Анна отыскала телефон бывшей однокурсницы по Московскому хореографическому училищу, Ирины Вольских. Та была ей рада, когда-то они были очень близки: Анна только перебралась в Москву из Ташкента, а Ира — из тогдашнего Свердловска. В их биографиях прослеживалось много общего, кроме одного: окончив вуз, Анна скоропалительно вышла замуж и покинула столицу, а вместе с ней — и большой балет, а Ира продолжила бороться за право оказаться на сцене. В девяносто шестом она наконец-то была приглашена в Марсельскую балетную труппу, после чего все пути ей были открыты.
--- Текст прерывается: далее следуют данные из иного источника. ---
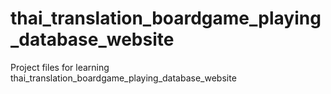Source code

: # thai_translation_boardgame_playing_database_website
Project files for learning thai_translation_boardgame_playing_database_website
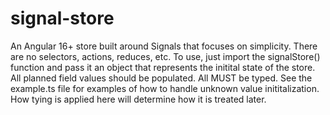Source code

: # signal-store
An Angular 16+ store built around Signals that focuses on simplicity. There are no selectors, actions, reduces, etc. To use, just import the signalStore() function and pass it an object that represents the initital state of the store. All planned field values should be populated. All MUST be typed. See the example.ts file for examples of how to handle unknown value inititalization. How tying is applied here will determine how it is treated later. 
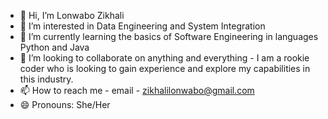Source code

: - 👋 Hi, I’m Lonwabo Zikhali
- 👀 I’m interested in Data Engineering and System Integration
- 🌱 I’m currently learning the basics of Software Engineering in languages Python and Java
- 💞️ I’m looking to collaborate on anything and everything - I am a rookie coder who is looking to gain experience and explore my capabilities in this industry.
- 📫 How to reach me - email - zikhalilonwabo@gmail.com
- 😄 Pronouns: She/Her

<!---
LonwaboZikhali/LonwaboZikhali is a ✨ special ✨ repository because its `README.md` (this file) appears on your GitHub profile.
You can click the Preview link to take a look at your changes.
--->
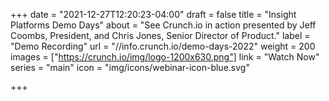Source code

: +++
date = "2021-12-27T12:20:23-04:00"
draft = false
title = "Insight Platforms Demo Days"
about = "See Crunch.io in action presented by Jeff Coombs, President, and Chris Jones, Senior Director of Product."
label = "Demo Recording"
url = "//info.crunch.io/demo-days-2022"
weight = 200
images = ["https://crunch.io/img/logo-1200x630.png"]
link = "Watch Now"
series = "main"
icon = "img/icons/webinar-icon-blue.svg"

+++

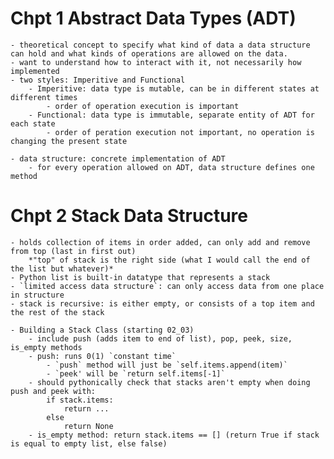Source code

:# Chpt 1 Abstract Data Types (ADT)
    - theoretical concept to specify what kind of data a data structure can hold and what kinds of operations are allowed on the data.
    - want to understand how to interact with it, not necessarily how implemented
    - two styles: Imperitive and Functional
        - Imperitive: data type is mutable, can be in different states at different times
            - order of operation execution is important
        - Functional: data type is immutable, separate entity of ADT for each state 
            - order of peration execution not important, no operation is changing the present state
    
    - data structure: concrete implementation of ADT
        - for every operation allowed on ADT, data structure defines one method

# Chpt 2 Stack Data Structure
    - holds collection of items in order added, can only add and remove from top (last in first out) 
        *"top" of stack is the right side (what I would call the end of the list but whatever)*
    - Python list is built-in datatype that represents a stack
    - `limited access data structure`: can only access data from one place in structure
    - stack is recursive: is either empty, or consists of a top item and the rest of the stack

    - Building a Stack Class (starting 02_03)
        - include push (adds item to end of list), pop, peek, size, is_empty methods
        - push: runs 0(1) `constant time` 
            - `push` method will just be `self.items.append(item)`
            - `peek' will be `return self.items[-1]`
        - should pythonically check that stacks aren't empty when doing push and peek with:
            if stack.items:
                return ...
            else 
                return None
        - is_empty method: return stack.items == [] (return True if stack is equal to empty list, else false)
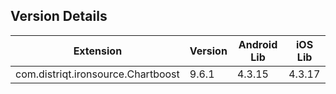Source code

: ## Version Details

| Extension | Version | Android Lib | iOS Lib |
| --- | --- | --- | --- |
| com.distriqt.ironsource.Chartboost | 9.6.1 | 4.3.15 | 4.3.17 |
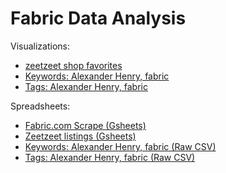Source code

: # Fabric Data Analysis

Visualizations:
- [zeetzeet shop favorites](https://htmlpreview.github.io/?https://github.com/janeadams/etsy/blob/main/viz/Views_vs_Favorites_for_Store:_%22zeetzeet%22.html)
- [Keywords: Alexander Henry, fabric](https://htmlpreview.github.io/?https://github.com/janeadams/etsy/blob/main/viz/Views_vs_Favorites_for_keywords:_Alexander_Henry%2C_fabric.html)
- [Tags: Alexander Henry, fabric](https://htmlpreview.github.io/?https://github.com/janeadams/etsy/blob/main/viz/Views_vs_Favorites_for_tags:_Alexander_Henry%2C_fabric.html)

Spreadsheets:
- [Fabric.com Scrape (Gsheets)](https://docs.google.com/spreadsheets/d/11e8MmohdByQ5HwNNvVuCXRdvE6pjQFFrsx4NYieVZ34/edit?usp=sharing)
- [Zeetzeet listings (Gsheets)](https://docs.google.com/spreadsheets/d/1S7lubMU3al_DJMBjN8YsZH8ZVN1w4sLksG9wEb2uX_0/edit?usp=sharing)
- [Keywords: Alexander Henry, fabric (Raw CSV)](https://raw.githubusercontent.com/janeadams/etsy/main/data/keywords_%5B'Alexander%20Henry'%2C%20'fabric'%5D.csv)
- [Tags: Alexander Henry, fabric (Raw CSV)](https://raw.githubusercontent.com/janeadams/etsy/main/data/tags_%5B'Alexander%20Henry'%2C%20'fabric'%5D.csv)
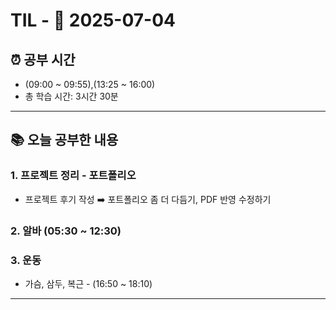 # TIL - 📅 2025-07-04

## ⏰ 공부 시간
- (09:00 ~ 09:55),(13:25 ~ 16:00)
- 총 학습 시간: 3시간 30분
---

## 📚 오늘 공부한 내용
### 1. 프로젝트 정리 - 포트폴리오
- 프로젝트 후기 작성 ➡️ 포트폴리오 좀 더 다듬기, PDF 반영 수정하기

### 2. 알바 (05:30 ~ 12:30)

### 3. 운동
- 가슴, 삼두, 복근 - (16:50 ~ 18:10)

---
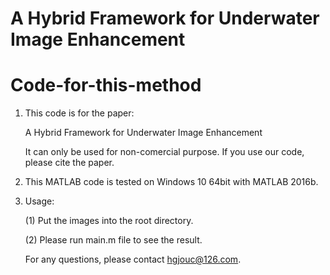 # A Hybrid Framework for Underwater Image Enhancement
# Code-for-this-method

1. This code is for the paper: 

   A Hybrid Framework for Underwater Image Enhancement

   It can only be used for non-comercial purpose. If you use our code, please cite the paper.

2. This MATLAB code is tested on Windows 10 64bit with MATLAB 2016b. 

3. Usage:

   (1) Put the images into the root directory.


   (2) Please run main.m file to see the result.


   For any questions, please contact hgjouc@126.com.
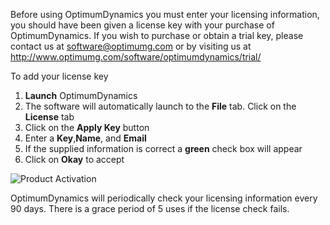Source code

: Before using OptimumDynamics you must enter your licensing information, you should have been given a license key with your purchase of OptimumDynamics. If you wish to purchase or obtain a trial key, please contact us at software@optimumg.com or by visiting us at http://www.optimumg.com/software/optimumdynamics/trial/

To add your license key
1. __Launch__ OptimumDynamics
2. The software will automatically launch to the __File__ tab.  Click on the __License__ tab
3. Click on the __Apply Key__ button
4. Enter a __Key__,__Name__, and __Email__
5. If the supplied information is correct a __green__ check box will appear
6. Click on __Okay__ to accept

![Product Activation](img/prod_activation.png)

OptimumDynamics will periodically check your licensing information every 90 days.  There is a grace period of 5 uses if the license check fails.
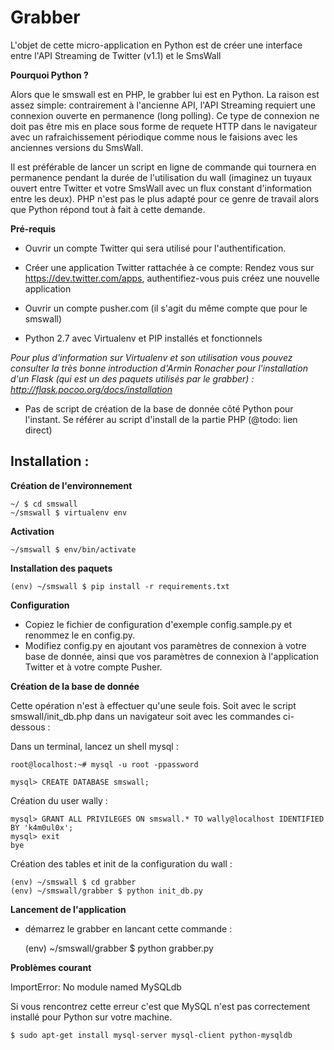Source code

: Grabber
=======

L'objet de cette micro-application en Python est de créer une interface entre l'API Streaming de Twitter (v1.1) et le SmsWall

__Pourquoi Python ?__

Alors que le smswall est en PHP, le grabber lui est en Python. La raison est assez simple: contrairement à l'ancienne API, l'API Streaming requiert une connexion ouverte en permanence (long polling). Ce type de connexion ne doit pas être mis en place sous forme de requete HTTP dans le navigateur avec un rafraichissement périodique comme nous le faisions avec les anciennes versions du SmsWall.

Il est préférable de lancer un script en ligne de commande qui tournera en permanence pendant la durée de l'utilisation du wall (imaginez un tuyaux ouvert entre Twitter et votre SmsWall avec un flux constant d'information entre les deux). PHP n'est pas le plus adapté pour ce genre de travail alors que Python répond tout à fait à cette demande.

__Pré-requis__

- Ouvrir un compte Twitter qui sera utilisé pour l'authentification.

- Créer une application Twitter rattachée à ce compte: Rendez vous sur https://dev.twitter.com/apps, authentifiez-vous puis créez une nouvelle application

- Ouvrir un compte pusher.com (il s'agit du même compte que pour le smswall)

- Python 2.7 avec Virtualenv et PIP installés et fonctionnels

_Pour plus d'information sur Virtualenv et son utilisation vous pouvez consulter la très bonne introduction d'Armin Ronacher pour l'installation d'un Flask (qui est un des paquets utilisés par le grabber) : http://flask.pocoo.org/docs/installation_

- Pas de script de création de la base de donnée côté Python pour l'instant. Se référer au script d'install de la partie PHP (@todo: lien direct)


Installation :
--------------

__Création de l'environnement__


    ~/ $ cd smswall
    ~/smswall $ virtualenv env


__Activation__


    ~/smswall $ env/bin/activate


__Installation des paquets__


    (env) ~/smswall $ pip install -r requirements.txt


__Configuration__

- Copiez le fichier de configuration d'exemple config.sample.py et renommez le en config.py.
- Modifiez config.py en ajoutant vos paramètres de connexion à votre base de donnée, ainsi que vos paramètres de connexion à l'application Twitter et à votre compte Pusher.

__Création de la base de donnée__

Cette opération n'est à effectuer qu'une seule fois. Soit avec le script smswall/init_db.php dans un navigateur soit avec les commandes ci-dessous :

Dans un terminal, lancez un shell mysql :

	root@localhost:~# mysql -u root -ppassword

	mysql> CREATE DATABASE smswall;

Création du user wally :

	mysql> GRANT ALL PRIVILEGES ON smswall.* TO wally@localhost IDENTIFIED BY 'k4m0ul0x';
	mysql> exit
	bye

Création des tables et init de la configuration du wall :

	(env) ~/smswall $ cd grabber
	(env) ~/smswall/grabber $ python init_db.py


__Lancement de l'application__

- démarrez le grabber en lancant cette commande :

    (env) ~/smswall/grabber $ python grabber.py 


__Problèmes courant__

ImportError: No module named MySQLdb

Si vous rencontrez cette erreur c'est que MySQL n'est pas correctement installé pour Python sur votre machine.


    $ sudo apt-get install mysql-server mysql-client python-mysqldb
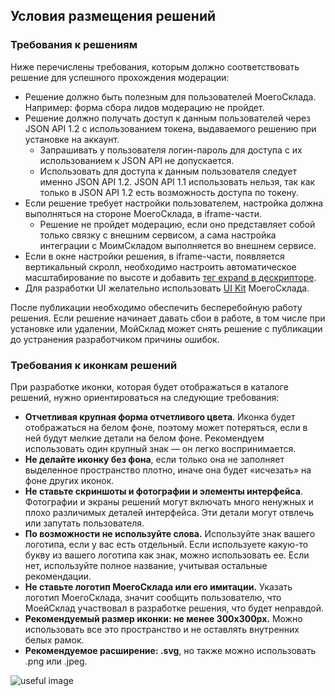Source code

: ## Условия размещения решений

### Требования к решениям

Ниже перечислены требования, которым должно соответствовать решение для успешного прохождения модерации:

+ Решение должно быть полезным для пользователей МоегоСклада. Например: форма сбора лидов модерацию не пройдет.
+ Решение должно получать доступ к данным пользователей через JSON API 1.2 с использованием токена, выдаваемого решению при установке на аккаунт.
    + Запрашивать у пользователя логин-пароль для доступа с их использованием к JSON API не допускается.
    + Использовать для доступа к данным пользователя следует именно JSON API 1.2. JSON API 1.1 использовать нельзя, так как только в JSON API 1.2 есть возможность доступа по токену.
+ Если решение требует настройки пользователем, настройка должна выполняться на стороне МоегоСклада, в iframe-части.
    + Решение не пройдет модерацию, если оно представляет собой только связку с внешним сервисом, а сама настройка интеграции с МоимСкладом выполняется во внешнем сервисе.
+ Если в окне настройки решения, в iframe-части, появляется вертикальный скролл, необходимо настроить автоматическое масштабирование по высоте и добавить [тег expand в дескрипторе](#blok-iframe). 
+ Для разработки UI желательно использовать [UI Kit](https://github.com/moysklad/html-marketplace-1.0-uikit) МоегоСклада. 

После публикации необходимо обеспечить бесперебойную работу решения. Если решение начинает давать сбои в работе, в том числе при установке или удалении, МойСклад может снять решение с публикации до устранения разработчиком причины ошибок.

### Требования к иконкам решений

При разработке иконки, которая будет отображаться в каталоге решений, нужно ориентироваться на следующие требования:

- **Отчетливая крупная форма отчетливого цвета**. Иконка будет отображаться на белом фоне, поэтому может потеряться, если в ней будут мелкие детали на белом фоне. Рекомендуем использовать один крупный знак — он легко воспринимается.
- **Не делайте иконку без фона**, если только она не заполняет выделенное пространство плотно, иначе она будет «исчезать» 
на фоне других иконок. 
- **Не ставьте скриншоты и фотографии и элементы интерфейса**. Фотографии и экраны решений могут включать много ненужных и плохо различимых деталей интерфейса. Эти детали могут отвлечь или запутать пользователя.
- **По возможности не используйте слова.** Используйте знак вашего логотипа, если у вас есть отдельный. Если используете 
какую-то букву из вашего логотипа как знак, можно использовать ее. Если нет, используйте полное название, учитывая остальные рекомендации.
- **Не ставьте логотип МоегоСклада или его имитации.** Указать логотип МоегоСклада, значит сообщить пользователю, что МоейСклад участвовал в разработке решения, что будет неправдой.
- **Рекомендуемый размер иконки: не менее 300x300px.** Можно использовать все это пространство и не оставлять внутренних белых рамок.
-  **Рекомендуемое расширение: .svg**, но также можно использовать .png или .jpeg.

![useful image](logo_instruction.png)
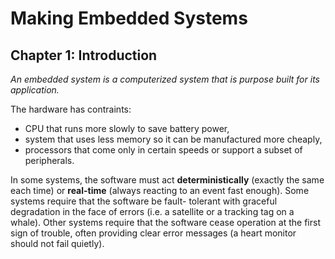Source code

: 
#  Making Embedded Systems

## Chapter 1: Introduction

*An embedded system is a computerized system that is purpose built for its application.*

The hardware has contraints:
- CPU that runs more slowly to save battery power,
- system that uses less memory so it can be manufactured more cheaply,
- processors that come only in certain speeds or support a subset of peripherals.

In some systems, the software must act **deterministically** (exactly the same each time) or **real-time** (always reacting to an event fast enough). Some systems require that the software be fault- tolerant with graceful degradation in the face of errors (i.e. a satellite or a tracking tag on a whale). Other systems require that the software cease operation at the first sign of trouble, often providing clear error messages (a heart monitor should not fail quietly).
Она моталась с гастролями по разным странам, пока наконец не осела в «городе вечного праздника».
По старой памяти Ира охотно согласилась помочь подруге и поискать учебное заведение, которое принимало бы иностранных студентов на условиях полного пансиона. Благодаря ее связям, Анне удалось связаться с ректором столичного Института современного танца. Документы абитуриентки приняли, и в начале весны Оливия уже сдавала вступительные экзамены на подготовительный курс отделения актуальной хореографии.
Последний раз спиртовой горелкой он пользовался в армии. Их тогда отправили на тренировочную базу в Омский округ, и ему в числе группы из восьми человек приходилось участвовать в трехдневных учениях по ориентированию в лесополосе. Нынешние условия в отличие от тех, в сибирской тайге, были вполне комфортными, отсутствовало лишь электричество. Его отключали ежедневно на несколько часов, и это выводило Павла из себя.
Как всегда, зимой в квартире без отопления было сыро и холодно, и к тому же он не мог сварить себе кофе. «Забастовщики хреновы, — морщился он, доставая купленную накануне спиртовку. — Раздербанят страну, к псам собачьим, борцы за демократию…»
Кофейная пена поднялась над туркой, рискуя залить слабый огонь горелки. Павел поспешно плеснул себе густой жидкости в чашку и взялся за газету.
Ну, что у нас там?
А, вот оно: забастовка государственных медицинских работников, забастовка сотрудников почты, глобальная забастовка транспорта…
Это плохо, значит, Анну сегодня он не увидит.